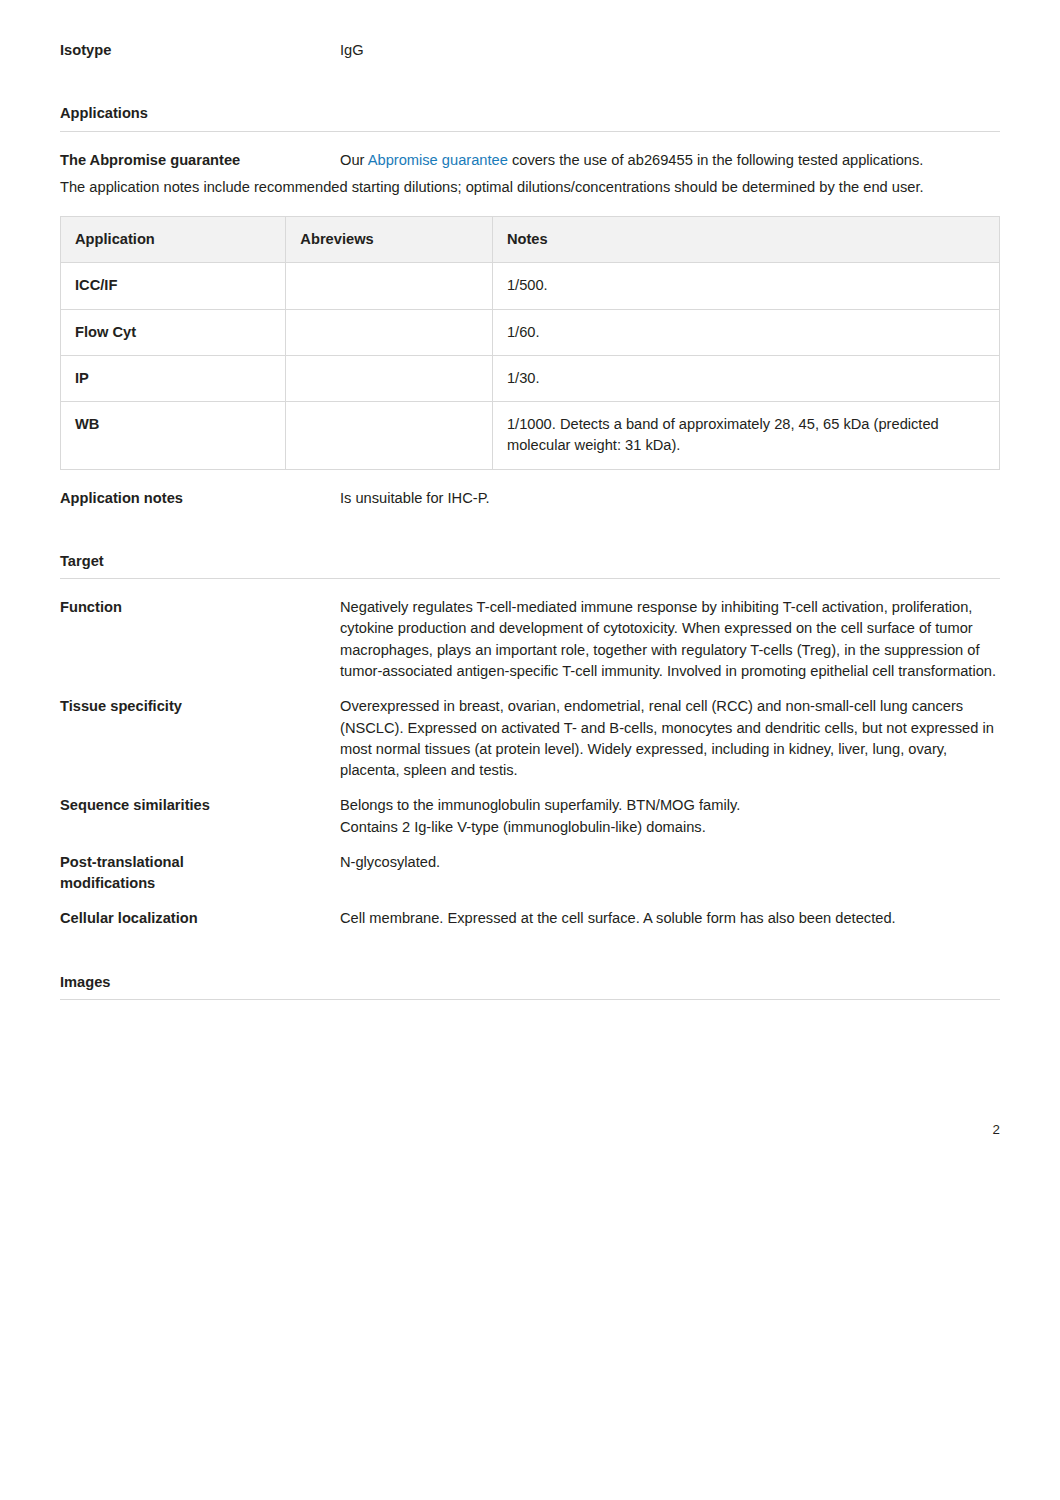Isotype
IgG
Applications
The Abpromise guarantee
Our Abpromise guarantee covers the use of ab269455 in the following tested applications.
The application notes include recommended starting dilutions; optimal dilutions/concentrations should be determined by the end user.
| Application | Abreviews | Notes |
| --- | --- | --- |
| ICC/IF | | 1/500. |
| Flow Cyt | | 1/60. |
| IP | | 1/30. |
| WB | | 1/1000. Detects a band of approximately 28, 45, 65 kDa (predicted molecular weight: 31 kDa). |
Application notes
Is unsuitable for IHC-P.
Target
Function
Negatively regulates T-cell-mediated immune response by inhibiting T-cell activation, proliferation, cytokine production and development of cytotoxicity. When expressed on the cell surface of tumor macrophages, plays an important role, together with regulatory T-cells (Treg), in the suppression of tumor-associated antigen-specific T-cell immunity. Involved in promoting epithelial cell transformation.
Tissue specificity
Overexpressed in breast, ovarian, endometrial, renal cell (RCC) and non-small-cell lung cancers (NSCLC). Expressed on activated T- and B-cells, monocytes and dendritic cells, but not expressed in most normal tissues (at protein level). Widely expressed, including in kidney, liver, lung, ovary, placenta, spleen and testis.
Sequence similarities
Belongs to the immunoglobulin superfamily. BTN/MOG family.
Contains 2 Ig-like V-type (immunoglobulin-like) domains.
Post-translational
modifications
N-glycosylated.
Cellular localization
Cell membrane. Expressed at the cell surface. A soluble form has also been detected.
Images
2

TO DO:
Note each line of the entries that has "guarantee" in it, and copy those lines.

TASK RESPONSE:
The Abpromise guarantee
Our Abpromise guarantee covers the use of ab269455 in the following tested applications.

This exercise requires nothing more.